While rugby and rowing may always be staples of the university sport scene, Anna Savage explains why you should try something a little more obscure this Freshers Week
You’ve heard it all before, joining a sports team at university is a great way to get active, meet new people and actually get a ticket to Hail Mary. It’s clichéd but very true and Queen Mary provides a multitude of different sports groups for you to join.
There are so many activities on offer that Fresher’s Fair can seem a little daunting with all those stalls eagerly handing out leaflets.

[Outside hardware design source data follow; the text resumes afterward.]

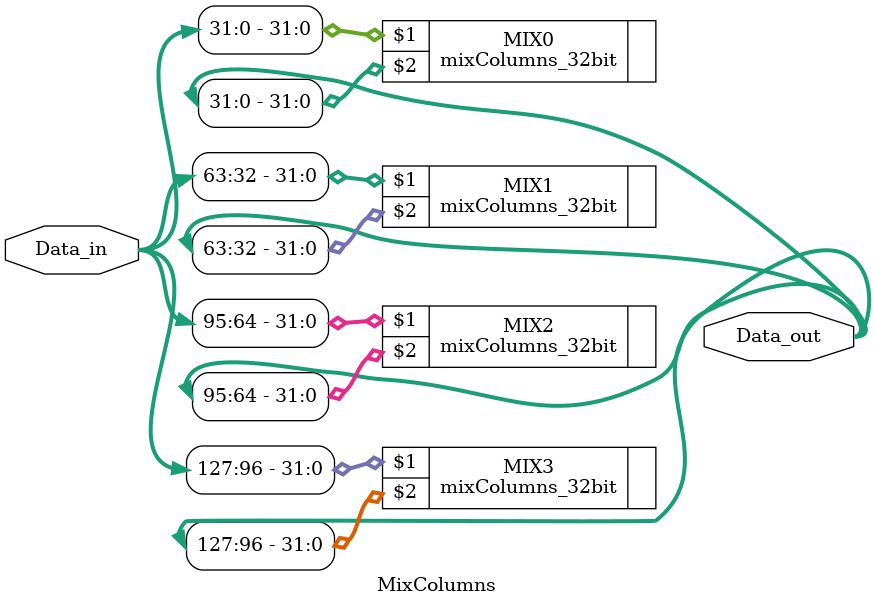
<source format=v>


module MixColumns(
    input [127:0] Data_in,
	output[127:0] Data_out
);
    mixColumns_32bit MIX0 (Data_in[31:0], Data_out[31:0]);
    mixColumns_32bit MIX1 (Data_in[63:32], Data_out[63:32]);
    mixColumns_32bit MIX2 (Data_in[95:64], Data_out[95:64]);
    mixColumns_32bit MIX3 (Data_in[127:96], Data_out[127:96]);

endmodule

</source>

And while it’s all too tempting to drift toward the old familiar sports, now is the perfect time to try something a little different.
Here are just a few clubs you might want to give a go…
The game is usually played outdoors with two teams of seven players but can be played indoors with teams of 5 players. At each end there is an endzone, like in rugby, and the goal is to pass the Frisbee disk to a teammate standing in the opposing team’s endzone.
Club President, Nuri Moseinco, thinks Ultimate Frisbee is the perfect sport for anyone trying to get more active because of its friendly and inclusive atmosphere.
“There are no referees in the sport, and the game relies on its players to make fair calls and through discussion to self-officiate.”
“Ultimate is very inclusive because of it being mixed gender, which means there is not [a] ‘macho’ atmosphere.”
This club practices two disciplines: Powerlifting and Olympic Weightlifting. Powerlifting is a sport aiming to maximally lift weights on the back squat, bench press and deadlift– common exercises which you may see people doing in the gym. Weightlifting is an Olympic sport involving two more complex barbell movements – the snatch and the clean and jerk.
The sport provides a great way to get away from the pressures of academic life as Club President, John Tjoakarfa, explained:
“I think freshers might be interested in the club if they enjoy going to the gym or are seeking to keep in good shape and becoming stronger. Most of us also agree that hammering away at weights is a really satisfying way to release built up stress from uni!”
Capoeira is a sort of dance martial arts hybrid. Its history is extremely interesting. The game was developed by people of west African descent who were brought to Brazil to work as slaves in the plantations. These people were not allowed to train to fight, so they disguised the fight as a dance. Players enter the roda (a circle of people, generally including a number of musicians playing traditional instruments such as the berimbau), and play by “attacking” each other and evading each other’s attacks.
Oliver Brookes, President of the Capoeria Club, detailed why he think students should get invovled:
“Because the moves are acrobatic and flamboyant, it is an excellent form of exercise.”
“Capoeristas also have a reputation for sociability, and we at QM are no exception to that – we are a close and friendly group who always welcomes new members.”
Freshers’ Week is a fantastic opportunity to try something new so why not get involved in a sport that’s just that little bit more obscure.